17-06-2025, 09:51 PM
(17-06-2025, 09:38 PM)oshfdk Wrote: You are not allowed to view links. Register or Login to view.So, the Chinese text was transcribed to pinyin and then space separation of pinyin groups was treated as word breaks?
Word breaks were guessed and spaces inserted (or removed) accordingly. Google Translate is not optimized for old text, the meaning can be different in old and recent texts for the same characters, and so is the word segmentation.
I can't ask Google Translate how it does the segmentation, so I asked DeepSeek. I don't know why it assumed the text is Classical Chinese, anyway, these are its explanations:
DeepSeek Wrote:Notes on Segmentation & Pronunciation
• Word boundaries follow Classical Chinese grammar (e.g., 上藥 shàng yào = "high-grade herbs," treated as one compound).
• Tone marks are added for clarity (e.g., wéi 爲/为, yǐ 以).
• Fixed terms (e.g., 君臣佐使 jūn chén zuǒ shǐ = "sovereign, minister, assistant, envoy") are kept intact.
• Modern Pinyin is used for readability, though some archaic pronunciations may differ.
DeepSeek Wrote:In ancient Chinese texts, words are indeed written without spaces, which can make word identification challenging. However, there are several reliable methods and principles that scholars use to segment and interpret words correctly:
1. Grammar & Syntax Rules
• Classical Chinese has a relatively fixed grammatical structure. For example:
Subjects usually precede verbs (e.g., 王曰 "The king said").
Objects often follow verbs (e.g., 伐国 "attack a state").
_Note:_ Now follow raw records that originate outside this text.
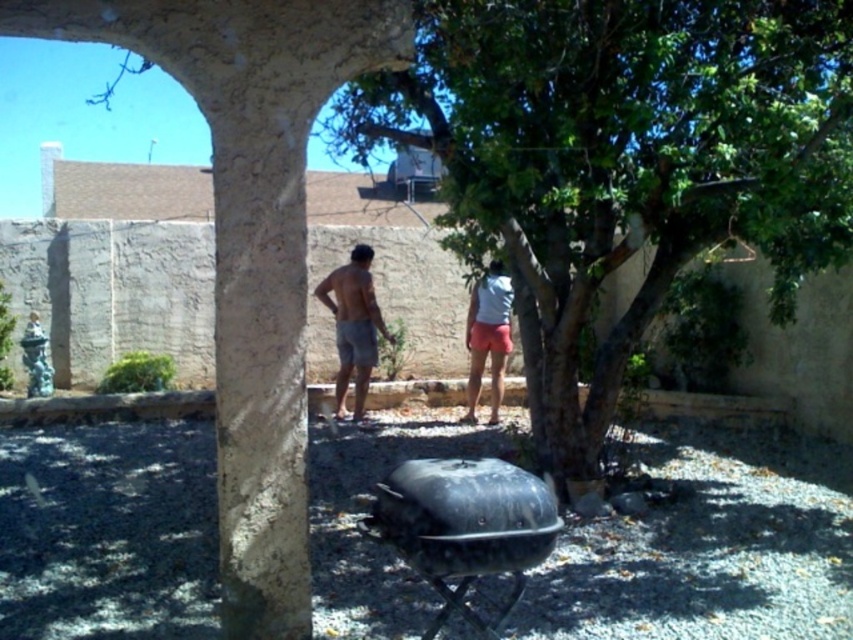
Between tan shorts at center and gray cotton shorts at center, which one is positioned lower?

gray cotton shorts at center is lower down.

Image resolution: width=853 pixels, height=640 pixels. What do you see at coordinates (354, 324) in the screenshot?
I see `tan shorts at center` at bounding box center [354, 324].

At what (x,y) coordinates should I click in order to perform the action: click on tan shorts at center. Please return your answer as a coordinate pair (x, y). The image size is (853, 640). Looking at the image, I should click on (354, 324).

Does green leafy tree at center appear on the right side of light blue fabric shirt at center?

Indeed, green leafy tree at center is positioned on the right side of light blue fabric shirt at center.

Between point (770, 202) and point (479, 332), which one is positioned behind?

Positioned behind is point (479, 332).

Locate an element on the screen. This screenshot has height=640, width=853. green leafy tree at center is located at coordinates (619, 161).

Locate an element on the screen. The width and height of the screenshot is (853, 640). gray cotton shorts at center is located at coordinates (352, 324).

Does point (379, 310) come farther from viewer compared to point (497, 262)?

Yes, it is.

Locate an element on the screen. Image resolution: width=853 pixels, height=640 pixels. gray cotton shorts at center is located at coordinates (352, 324).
Modifiers (adjectives, possessives) come before nouns (e.g., 大国 "great state," 吾子 "my lord").
• Function words (e.g., 之, 乎, 者, 也) often mark boundaries between phrases.
2. Morpheme-Based Nature
• Most words in Classical Chinese are monosyllabic (one character = one word), but there are also disyllabic compounds (e.g., 天下 "all under heaven," 君子 "gentleman").
• Context helps determine whether two characters form a single word or are separate.
3. Context & Meaning
• The broader passage often clarifies word boundaries. For example:
In 學而時習之, the segmentation is 學 / 而 / 時習 / 之 ("Learn and often practice it").
• Misreading can happen if context is ignored (e.g., 可以 is often 可 / 以 "can / use to" rather than the modern 可以 "can").
4. Fixed Phrases & Idioms
• Many set phrases recur in Classical Chinese (e.g., 不亦樂乎, 如之何), making them easier to identify.
5. Punctuation in Later Texts
• Many received editions (e.g., Song dynasty printed texts) include punctuation marks (句讀 judou) that guide segmentation.
6. Comparative & Philological Methods
• Comparing parallel passages in different texts.
• Analyzing rhyme schemes in poetry (e.g., Shijing) helps confirm word divisions.
Example Analysis
Take an unpunctuated sentence:
民可使由之不可使知之
Possible interpretations depend on segmentation:
1. 民可 / 使由之 / 不可 / 使知之 ("The people can be made to follow, but not to understand.")
2. 民可使 / 由之 / 不可使 / 知之 (alternative reading with different emphasis).
The correct choice depends on context and grammatical logic.